Read the records and gather each line that includes "index".

[Stored data]
Segment Open

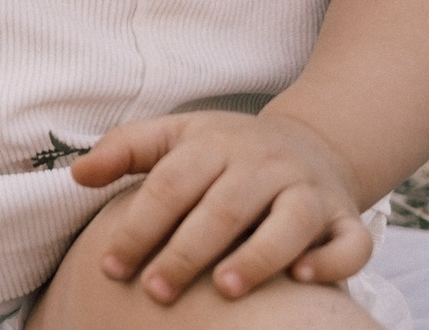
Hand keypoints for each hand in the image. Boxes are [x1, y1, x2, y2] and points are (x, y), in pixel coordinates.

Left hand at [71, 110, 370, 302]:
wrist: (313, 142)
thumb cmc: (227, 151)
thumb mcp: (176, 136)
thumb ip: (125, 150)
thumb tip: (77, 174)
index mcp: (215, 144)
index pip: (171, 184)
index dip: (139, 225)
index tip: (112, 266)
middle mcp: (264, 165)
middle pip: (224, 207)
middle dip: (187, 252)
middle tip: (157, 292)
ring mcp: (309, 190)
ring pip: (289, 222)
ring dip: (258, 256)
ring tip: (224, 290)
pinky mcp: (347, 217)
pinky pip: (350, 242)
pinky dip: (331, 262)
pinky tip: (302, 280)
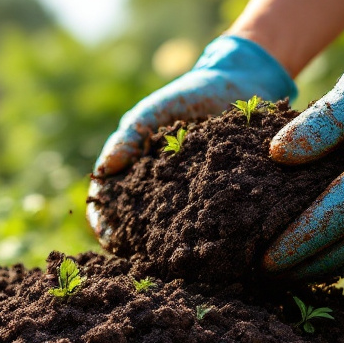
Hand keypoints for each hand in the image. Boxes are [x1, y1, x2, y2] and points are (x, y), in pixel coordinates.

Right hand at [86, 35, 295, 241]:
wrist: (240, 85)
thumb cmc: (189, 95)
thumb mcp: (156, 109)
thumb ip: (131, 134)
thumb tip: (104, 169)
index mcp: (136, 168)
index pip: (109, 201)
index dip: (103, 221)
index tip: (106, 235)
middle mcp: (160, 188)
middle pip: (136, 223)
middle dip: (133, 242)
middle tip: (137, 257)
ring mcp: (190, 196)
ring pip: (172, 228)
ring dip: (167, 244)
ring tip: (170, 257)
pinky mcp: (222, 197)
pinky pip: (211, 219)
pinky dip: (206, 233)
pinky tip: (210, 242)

Segment Closed

* _Result for this task_:
index mcp: (215, 144)
index pip: (171, 184)
index dip: (139, 225)
index tip: (112, 266)
index mcp: (136, 168)
index pip: (109, 201)
index dip: (103, 221)
index tip: (106, 235)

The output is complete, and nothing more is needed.